In my opinion, the Muppet Show is one of the greatest artistic achievements of the 20th Century. It's clever. It's wonderfully funny. And it has heart. A few months ago, I posted on the idea of how something could be "joyously dumb" and yet smart as well. Well I reckon that could sum up the Muppet Show. The jokes are often dreadfully corny, and yet there's something amazingly clever about the way the whole thing is constructed that works so well.

As a writer, I can see how the show brings together so many elements with such great success. The basic concept is great - a bunch of puppets putting on a vaudeville-style show to a bunch of other puppets in the audience - with all the backstage drama that entails. The writing itself is sharp - the pacing is snappy and the jokes fly. But the most amazing thing about it, the main element that makes it work so wonderfully, is the amazing range of characters.

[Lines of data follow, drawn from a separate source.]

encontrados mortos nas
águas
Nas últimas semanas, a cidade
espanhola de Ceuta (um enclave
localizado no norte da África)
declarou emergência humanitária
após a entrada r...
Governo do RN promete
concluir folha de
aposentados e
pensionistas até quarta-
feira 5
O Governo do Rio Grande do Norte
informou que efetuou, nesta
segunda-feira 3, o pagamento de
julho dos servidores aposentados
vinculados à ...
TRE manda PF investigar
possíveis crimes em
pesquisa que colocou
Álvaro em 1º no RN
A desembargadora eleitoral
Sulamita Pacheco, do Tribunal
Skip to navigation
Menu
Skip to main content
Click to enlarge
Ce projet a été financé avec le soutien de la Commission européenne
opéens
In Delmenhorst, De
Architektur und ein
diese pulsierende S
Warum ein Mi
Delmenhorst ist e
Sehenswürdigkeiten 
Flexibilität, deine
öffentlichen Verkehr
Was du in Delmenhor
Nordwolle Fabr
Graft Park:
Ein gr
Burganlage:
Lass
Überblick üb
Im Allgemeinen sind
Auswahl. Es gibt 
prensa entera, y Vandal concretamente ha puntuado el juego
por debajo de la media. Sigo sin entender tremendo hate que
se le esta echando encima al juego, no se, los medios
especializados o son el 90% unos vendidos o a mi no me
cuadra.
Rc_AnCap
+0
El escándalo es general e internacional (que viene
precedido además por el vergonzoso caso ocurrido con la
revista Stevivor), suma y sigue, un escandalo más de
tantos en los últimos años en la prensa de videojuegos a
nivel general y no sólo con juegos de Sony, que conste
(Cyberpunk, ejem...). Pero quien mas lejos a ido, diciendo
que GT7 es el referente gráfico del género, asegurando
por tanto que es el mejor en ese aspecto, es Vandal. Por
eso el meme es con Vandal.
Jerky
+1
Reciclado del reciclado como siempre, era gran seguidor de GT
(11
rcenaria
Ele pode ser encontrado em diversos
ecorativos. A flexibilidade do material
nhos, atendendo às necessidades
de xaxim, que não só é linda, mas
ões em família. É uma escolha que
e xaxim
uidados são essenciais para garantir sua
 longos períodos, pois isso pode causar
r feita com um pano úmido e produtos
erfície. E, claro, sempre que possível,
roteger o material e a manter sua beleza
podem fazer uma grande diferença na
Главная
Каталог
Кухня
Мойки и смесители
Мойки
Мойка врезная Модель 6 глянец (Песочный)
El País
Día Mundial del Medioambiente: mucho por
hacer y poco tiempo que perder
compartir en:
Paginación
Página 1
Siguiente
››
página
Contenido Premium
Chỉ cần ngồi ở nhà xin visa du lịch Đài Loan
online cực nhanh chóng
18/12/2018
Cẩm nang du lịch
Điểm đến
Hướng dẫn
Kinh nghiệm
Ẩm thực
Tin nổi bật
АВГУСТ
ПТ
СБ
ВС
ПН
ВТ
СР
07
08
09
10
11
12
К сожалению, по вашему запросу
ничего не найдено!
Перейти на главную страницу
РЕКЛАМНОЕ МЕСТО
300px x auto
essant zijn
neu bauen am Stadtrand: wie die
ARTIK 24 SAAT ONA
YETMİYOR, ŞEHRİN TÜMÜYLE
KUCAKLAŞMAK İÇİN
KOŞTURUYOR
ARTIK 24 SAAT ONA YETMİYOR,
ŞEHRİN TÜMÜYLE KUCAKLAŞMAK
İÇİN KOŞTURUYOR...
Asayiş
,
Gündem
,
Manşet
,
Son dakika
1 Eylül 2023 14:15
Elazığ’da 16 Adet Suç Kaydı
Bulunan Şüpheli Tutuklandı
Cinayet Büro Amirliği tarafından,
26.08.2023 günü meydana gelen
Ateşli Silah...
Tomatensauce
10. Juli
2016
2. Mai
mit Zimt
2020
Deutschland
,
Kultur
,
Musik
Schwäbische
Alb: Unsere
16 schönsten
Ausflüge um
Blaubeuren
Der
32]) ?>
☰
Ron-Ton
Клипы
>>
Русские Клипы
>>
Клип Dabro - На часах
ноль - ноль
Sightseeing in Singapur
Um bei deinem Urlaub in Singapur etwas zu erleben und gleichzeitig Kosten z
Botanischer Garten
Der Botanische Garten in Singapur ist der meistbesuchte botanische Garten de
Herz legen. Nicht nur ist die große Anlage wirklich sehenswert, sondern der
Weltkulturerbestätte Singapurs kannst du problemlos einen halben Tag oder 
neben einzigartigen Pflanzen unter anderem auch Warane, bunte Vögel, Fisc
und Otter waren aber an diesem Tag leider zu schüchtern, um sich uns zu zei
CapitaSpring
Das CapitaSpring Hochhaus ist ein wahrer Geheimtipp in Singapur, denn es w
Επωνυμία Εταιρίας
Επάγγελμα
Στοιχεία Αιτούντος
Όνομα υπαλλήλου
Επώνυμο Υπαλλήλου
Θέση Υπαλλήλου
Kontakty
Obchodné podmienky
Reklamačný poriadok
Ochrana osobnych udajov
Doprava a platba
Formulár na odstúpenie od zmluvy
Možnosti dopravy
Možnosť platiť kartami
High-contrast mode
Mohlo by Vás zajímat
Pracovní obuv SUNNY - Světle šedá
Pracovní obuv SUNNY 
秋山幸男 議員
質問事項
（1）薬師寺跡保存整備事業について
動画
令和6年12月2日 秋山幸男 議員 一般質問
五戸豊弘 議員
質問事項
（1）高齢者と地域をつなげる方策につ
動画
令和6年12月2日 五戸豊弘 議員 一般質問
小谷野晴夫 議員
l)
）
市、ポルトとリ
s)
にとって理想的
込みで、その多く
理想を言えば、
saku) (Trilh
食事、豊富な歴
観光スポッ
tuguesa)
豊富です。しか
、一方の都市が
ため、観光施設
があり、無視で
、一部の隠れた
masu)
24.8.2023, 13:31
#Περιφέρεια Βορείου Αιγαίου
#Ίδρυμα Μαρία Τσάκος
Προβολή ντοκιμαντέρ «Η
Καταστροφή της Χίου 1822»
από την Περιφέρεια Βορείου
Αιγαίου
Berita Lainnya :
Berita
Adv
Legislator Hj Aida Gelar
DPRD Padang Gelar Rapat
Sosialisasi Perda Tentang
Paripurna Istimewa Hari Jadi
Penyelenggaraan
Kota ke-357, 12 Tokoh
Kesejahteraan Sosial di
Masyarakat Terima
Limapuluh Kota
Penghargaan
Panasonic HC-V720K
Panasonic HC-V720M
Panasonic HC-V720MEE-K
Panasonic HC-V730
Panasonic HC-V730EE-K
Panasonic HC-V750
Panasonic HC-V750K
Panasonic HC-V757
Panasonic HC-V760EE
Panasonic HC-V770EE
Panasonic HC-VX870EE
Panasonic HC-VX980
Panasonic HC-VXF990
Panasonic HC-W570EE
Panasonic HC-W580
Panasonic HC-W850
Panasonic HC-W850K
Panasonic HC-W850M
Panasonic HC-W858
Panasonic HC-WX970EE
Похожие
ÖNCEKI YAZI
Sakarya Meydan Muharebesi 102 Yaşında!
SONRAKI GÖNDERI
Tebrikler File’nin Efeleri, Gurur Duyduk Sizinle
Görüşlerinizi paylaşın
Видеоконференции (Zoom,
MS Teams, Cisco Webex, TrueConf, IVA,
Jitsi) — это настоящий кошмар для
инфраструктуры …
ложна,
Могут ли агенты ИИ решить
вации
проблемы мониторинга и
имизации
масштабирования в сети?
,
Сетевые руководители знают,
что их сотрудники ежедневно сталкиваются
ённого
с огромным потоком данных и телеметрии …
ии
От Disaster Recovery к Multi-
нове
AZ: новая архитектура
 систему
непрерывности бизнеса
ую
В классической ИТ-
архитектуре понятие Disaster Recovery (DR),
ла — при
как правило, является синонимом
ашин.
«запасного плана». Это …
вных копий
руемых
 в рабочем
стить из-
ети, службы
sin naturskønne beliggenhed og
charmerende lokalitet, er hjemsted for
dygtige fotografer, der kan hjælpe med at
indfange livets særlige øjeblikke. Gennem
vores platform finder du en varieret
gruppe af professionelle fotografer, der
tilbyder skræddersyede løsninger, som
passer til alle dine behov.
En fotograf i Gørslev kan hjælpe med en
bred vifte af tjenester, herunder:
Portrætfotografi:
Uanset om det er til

Most live-action shows would kill for a group of characters as strong, as clearly-defined, as engaging and as entertaining as those on the Muppet Show. Just think of a few of them: Kermit, Miss Piggy, Fozzie Bear, Animal, the Swedish Chef, Beaker... The list just goes on and on. Each one clearly recognisable. Each one playing their part. It must have been a writer's dream to create dialogue and situations for them

And once all of those elements are put together, something undefinably great was created. Maybe not directly satirical but incredibly subversive in the best possible way.

I watch old episodes with a real sense of wonder. And my lasting hope is that the writing I produce can have the same effect, even though I'm working in a different medium. If I could produce something half as entertaining, half as funny, half as clever, half as subversive, and with half the heart of a typical Muppet Show episode, I'd be happy.

I just want to finish off by sharing a clip which seems to me to sum up the spirit of the show. It's a Muppet tribute to Ingmar Bergman - a piece of high art in the greatest "joyously dumb" tradition. And just look at the expression on Sam the Eagle's face as things start to go haywire. Most live actors would struggle for that level of expressiveness.

I hear that there's shortly to be a revival of the Muppet Show. I really hope they can do justice to the original.